[470] Marculph. L. 1, Formul. 8, &c.
Quelquefois le Roi changeoit les terres fiscales de ces Seigneurs en Aleux, & par ce moyen, la noblesse obtenue par les services rendus au Souverain, de personnelle devenoit héréditaire; car la conversion de ces fonds en Aleux les rendoit indépendans de toute Jurisdiction: ceux qui possédoient ces fonds avoient Jurisdiction sur tous ceux qui demeuroient dans leur étendue.[471]
[471] Ibid, L. 1, Formul. 14: Vel quolibet genere hominum ditioni fisci nostri subditorum qui ibidem commanent in integrâ emunitate absque ullius introitu judicum.... perpetualiter habeat concessam (villam illam) &c.
L'homme libre ou Franc, que l'on appelloit aussi Barbare, c'est-à-dire, conquérant, possédoit des Aleux, & quoiqu'il ne fût pas noble, il étoit capable de le devenir.[472] Si le Roi agréoit son hommage, qu'il faisoit accompagné de tous ceux qui dépendoient de lui,[473] il acqueroit le titre d'Antrustion, & le droit de Jurisdiction sur ces derniers.

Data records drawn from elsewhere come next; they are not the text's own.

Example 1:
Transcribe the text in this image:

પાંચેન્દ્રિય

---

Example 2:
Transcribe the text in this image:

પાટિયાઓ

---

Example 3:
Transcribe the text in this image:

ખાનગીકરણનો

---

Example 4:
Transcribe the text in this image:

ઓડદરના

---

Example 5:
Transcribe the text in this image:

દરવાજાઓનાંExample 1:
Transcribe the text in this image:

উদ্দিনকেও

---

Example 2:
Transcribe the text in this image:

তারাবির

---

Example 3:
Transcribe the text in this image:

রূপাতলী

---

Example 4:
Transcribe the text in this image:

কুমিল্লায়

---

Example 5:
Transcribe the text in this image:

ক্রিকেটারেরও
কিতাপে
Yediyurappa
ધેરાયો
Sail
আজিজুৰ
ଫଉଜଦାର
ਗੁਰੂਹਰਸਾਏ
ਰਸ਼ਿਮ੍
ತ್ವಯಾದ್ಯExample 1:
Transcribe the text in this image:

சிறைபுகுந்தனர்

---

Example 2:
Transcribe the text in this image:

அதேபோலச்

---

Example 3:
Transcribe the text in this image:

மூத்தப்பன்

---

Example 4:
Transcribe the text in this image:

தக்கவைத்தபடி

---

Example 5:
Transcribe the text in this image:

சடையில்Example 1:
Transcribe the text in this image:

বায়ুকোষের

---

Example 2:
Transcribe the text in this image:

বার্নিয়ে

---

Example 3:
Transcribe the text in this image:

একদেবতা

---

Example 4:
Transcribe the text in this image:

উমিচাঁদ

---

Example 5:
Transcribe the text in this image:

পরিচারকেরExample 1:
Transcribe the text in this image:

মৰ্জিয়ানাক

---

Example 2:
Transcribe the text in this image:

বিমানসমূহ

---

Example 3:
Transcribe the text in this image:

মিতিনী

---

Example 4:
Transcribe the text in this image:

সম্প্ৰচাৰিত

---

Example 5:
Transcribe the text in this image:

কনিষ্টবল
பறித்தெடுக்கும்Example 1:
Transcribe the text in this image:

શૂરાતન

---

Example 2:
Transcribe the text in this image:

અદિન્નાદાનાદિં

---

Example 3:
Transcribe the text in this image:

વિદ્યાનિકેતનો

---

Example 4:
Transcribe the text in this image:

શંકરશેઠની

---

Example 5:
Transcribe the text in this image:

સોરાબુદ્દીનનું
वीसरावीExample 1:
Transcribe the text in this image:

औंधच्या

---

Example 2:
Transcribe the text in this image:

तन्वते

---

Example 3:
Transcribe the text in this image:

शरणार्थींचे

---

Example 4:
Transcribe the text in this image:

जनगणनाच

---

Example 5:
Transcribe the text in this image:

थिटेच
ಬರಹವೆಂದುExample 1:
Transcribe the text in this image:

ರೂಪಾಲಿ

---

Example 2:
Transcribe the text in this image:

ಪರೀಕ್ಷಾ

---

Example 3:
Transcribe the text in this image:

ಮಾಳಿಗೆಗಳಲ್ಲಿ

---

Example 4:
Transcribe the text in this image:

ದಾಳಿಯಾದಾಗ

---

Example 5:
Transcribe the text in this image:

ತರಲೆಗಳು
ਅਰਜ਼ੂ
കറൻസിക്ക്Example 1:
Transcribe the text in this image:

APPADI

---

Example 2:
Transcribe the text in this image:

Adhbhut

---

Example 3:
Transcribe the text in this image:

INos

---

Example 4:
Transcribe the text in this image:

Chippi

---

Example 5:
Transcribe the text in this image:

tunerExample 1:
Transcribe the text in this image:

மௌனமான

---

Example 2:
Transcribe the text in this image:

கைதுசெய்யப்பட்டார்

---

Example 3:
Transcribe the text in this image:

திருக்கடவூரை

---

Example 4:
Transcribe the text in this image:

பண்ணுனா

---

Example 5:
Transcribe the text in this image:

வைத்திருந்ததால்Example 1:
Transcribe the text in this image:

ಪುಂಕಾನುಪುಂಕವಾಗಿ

[472] Formul. 18 de Marculph. L. 1: Qui nobis fidem pollicentur illæsam, nostro tueantur auxilio, & quia fidelis ille in manu nostrâ trustem & fidelitatem nobis visus est conjurasse.... jubemus ut deinceps in numero Antrustionum computetur.
[473] Ibid. Veniens ibi... unà cum Arimaniâ suâ, &c. Arimani, selon Cujas, L. 5, col. 1915. de Feudis, sunt illi qui Magistratibus parent; selon. M. Bignon, ce sont les enfans, familia. Mais je pense que dans le cas de la Formule, ce sont les principaux habitans des Bourgs ou Villages du nouvel Antrustion, & dont il acquéroit par l'hommage la Seigneurie. L'ancien Coutumier appelle meignie les femmes, enfans & vassaux, Ch. 85.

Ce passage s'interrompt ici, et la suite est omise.